Thankfully, we were pretty quickly able to find a writing rhythm that worked for us. And fortunately/unfortunately, we had more than enough source material to pull from in our own lives. We then just had to reacquaint ourselves with classic joke formats (“Is a riddle technically a joke?”) and finally, name our recurring character (shoutout to “Greg,” who was first a series of men’s names before we decided to go with one composite toxic man).

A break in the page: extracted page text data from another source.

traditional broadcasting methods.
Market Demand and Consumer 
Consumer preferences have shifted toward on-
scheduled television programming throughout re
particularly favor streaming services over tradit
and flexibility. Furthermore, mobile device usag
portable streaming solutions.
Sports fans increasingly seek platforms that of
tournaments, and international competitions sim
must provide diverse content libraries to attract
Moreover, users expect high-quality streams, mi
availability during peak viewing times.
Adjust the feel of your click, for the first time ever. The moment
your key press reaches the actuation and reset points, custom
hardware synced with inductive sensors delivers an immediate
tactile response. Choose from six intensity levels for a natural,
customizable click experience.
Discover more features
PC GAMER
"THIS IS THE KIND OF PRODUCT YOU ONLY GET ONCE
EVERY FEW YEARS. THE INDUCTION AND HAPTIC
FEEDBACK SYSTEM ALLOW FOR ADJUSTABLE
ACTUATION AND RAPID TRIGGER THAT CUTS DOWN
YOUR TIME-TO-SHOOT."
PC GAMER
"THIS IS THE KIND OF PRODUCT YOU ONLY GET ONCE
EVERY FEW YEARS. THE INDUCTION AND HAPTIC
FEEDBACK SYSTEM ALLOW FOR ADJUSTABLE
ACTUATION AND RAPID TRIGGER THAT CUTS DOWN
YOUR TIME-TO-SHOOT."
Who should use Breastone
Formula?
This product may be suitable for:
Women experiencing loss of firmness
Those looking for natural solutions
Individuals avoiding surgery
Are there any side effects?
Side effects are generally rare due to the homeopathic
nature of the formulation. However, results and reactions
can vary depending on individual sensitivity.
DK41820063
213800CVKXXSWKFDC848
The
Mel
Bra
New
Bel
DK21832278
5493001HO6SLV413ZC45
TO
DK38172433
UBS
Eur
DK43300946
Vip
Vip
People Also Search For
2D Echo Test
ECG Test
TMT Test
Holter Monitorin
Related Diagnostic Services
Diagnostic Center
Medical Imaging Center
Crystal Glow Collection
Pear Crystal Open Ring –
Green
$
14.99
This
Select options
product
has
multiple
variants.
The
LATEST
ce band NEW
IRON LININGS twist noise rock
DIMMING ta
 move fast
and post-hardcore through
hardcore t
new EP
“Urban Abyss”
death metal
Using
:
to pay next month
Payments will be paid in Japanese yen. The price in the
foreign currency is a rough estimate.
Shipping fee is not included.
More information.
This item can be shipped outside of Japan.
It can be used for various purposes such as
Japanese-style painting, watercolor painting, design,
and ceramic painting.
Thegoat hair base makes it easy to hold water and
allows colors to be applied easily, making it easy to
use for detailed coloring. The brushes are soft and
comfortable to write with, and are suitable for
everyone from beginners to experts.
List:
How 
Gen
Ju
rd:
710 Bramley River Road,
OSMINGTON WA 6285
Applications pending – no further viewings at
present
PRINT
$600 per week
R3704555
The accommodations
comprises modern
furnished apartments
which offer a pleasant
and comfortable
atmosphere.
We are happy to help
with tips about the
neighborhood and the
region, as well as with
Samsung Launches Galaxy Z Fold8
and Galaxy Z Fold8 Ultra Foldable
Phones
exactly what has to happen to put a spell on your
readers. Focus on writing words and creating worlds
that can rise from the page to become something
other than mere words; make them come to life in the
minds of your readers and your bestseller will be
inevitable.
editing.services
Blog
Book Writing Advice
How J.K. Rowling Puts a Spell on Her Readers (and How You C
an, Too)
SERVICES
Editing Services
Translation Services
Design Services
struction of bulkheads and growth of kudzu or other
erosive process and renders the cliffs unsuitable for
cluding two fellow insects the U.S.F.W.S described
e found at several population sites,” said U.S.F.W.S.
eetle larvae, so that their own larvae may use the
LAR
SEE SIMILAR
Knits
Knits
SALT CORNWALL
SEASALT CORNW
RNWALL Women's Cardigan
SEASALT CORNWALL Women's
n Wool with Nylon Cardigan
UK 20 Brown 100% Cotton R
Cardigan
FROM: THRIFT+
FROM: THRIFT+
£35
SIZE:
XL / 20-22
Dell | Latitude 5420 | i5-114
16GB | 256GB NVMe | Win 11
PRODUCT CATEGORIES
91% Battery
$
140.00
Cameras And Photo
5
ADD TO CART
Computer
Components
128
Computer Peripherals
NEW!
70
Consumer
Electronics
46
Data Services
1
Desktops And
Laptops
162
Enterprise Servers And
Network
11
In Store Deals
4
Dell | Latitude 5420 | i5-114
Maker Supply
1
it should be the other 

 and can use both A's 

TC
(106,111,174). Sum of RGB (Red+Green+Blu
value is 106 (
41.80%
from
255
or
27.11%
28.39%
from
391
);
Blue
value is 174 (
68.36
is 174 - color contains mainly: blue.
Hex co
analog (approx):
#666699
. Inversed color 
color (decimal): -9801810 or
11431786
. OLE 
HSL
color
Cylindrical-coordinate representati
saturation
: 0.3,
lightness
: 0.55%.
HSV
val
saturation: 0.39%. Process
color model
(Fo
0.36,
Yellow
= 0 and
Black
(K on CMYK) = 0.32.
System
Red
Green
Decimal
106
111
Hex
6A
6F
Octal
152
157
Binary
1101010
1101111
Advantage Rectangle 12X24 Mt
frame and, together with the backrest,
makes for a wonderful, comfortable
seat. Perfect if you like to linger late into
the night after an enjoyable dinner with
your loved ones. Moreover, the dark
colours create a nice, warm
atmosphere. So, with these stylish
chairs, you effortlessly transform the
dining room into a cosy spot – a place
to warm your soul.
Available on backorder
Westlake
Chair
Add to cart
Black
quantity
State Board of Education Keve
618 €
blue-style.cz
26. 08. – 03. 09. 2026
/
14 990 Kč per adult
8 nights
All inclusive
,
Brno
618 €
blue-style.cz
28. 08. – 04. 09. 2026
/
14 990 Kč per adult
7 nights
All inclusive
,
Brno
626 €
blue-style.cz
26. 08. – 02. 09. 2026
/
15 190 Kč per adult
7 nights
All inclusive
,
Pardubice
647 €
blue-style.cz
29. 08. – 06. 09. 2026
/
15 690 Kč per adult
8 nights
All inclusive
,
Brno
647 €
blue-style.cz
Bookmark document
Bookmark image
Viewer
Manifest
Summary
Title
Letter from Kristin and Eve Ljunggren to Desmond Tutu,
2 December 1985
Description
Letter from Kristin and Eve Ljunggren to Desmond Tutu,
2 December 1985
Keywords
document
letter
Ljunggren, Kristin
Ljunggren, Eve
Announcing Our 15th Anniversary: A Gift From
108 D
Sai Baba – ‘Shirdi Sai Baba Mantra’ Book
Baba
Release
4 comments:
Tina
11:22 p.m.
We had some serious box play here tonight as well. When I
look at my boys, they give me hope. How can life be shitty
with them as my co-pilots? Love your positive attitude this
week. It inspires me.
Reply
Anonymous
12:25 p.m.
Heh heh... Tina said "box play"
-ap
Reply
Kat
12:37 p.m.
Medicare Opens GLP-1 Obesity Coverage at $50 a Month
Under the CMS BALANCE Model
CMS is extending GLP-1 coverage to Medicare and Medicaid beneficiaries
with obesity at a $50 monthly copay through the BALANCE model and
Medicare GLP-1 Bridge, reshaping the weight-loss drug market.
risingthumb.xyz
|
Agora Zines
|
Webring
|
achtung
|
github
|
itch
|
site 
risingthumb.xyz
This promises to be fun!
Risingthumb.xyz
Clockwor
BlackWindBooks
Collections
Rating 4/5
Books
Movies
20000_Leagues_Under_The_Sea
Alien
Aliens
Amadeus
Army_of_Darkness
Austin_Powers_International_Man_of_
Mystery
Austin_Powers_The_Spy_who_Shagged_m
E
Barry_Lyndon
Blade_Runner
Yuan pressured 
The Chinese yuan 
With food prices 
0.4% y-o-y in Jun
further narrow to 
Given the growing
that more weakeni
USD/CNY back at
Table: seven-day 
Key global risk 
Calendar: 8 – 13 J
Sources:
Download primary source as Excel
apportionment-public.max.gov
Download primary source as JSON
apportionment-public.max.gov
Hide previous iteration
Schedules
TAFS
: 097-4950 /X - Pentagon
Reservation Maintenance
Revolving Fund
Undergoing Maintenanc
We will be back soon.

None of us had ever had a piece go viral before, so after the piece went live, we spent the day refreshing our phones nine million times in disbelief, and then all met up that night to celebrate at a bar in midtown. And yes, we all made the “Four women walk into a bar” joke. (This is an even more surreal memory given that three weeks later New York City would go into lockdown.) The four of us are now on a text thread and have officially achieved the status of “Good Friends,” which is truly the most magical by-product of collaborative humor writing.
On the audience reaction...
It was a weird mix of emotions seeing how much this piece resonated with people across all different industries. On social media, we heard from a lot of people who had dealt with their own Greg at work, and it was interesting to see him take on a life of his own in our readers’ imaginations. It felt wonderful to be able to provide some catharsis in the form of comedy, and to help readers (and ourselves) feel a little less alone. But it also felt disheartening to be confronted, once again, with just how common these experiences are.
We’d love for there to be a day when someone stumbles across this piece and doesn’t get what the joke is, because these issues are no longer a thing. In the meantime, we’ve been exploring whether there’s more to mine with this idea… this may not be the last you’ve heard of “Greg.”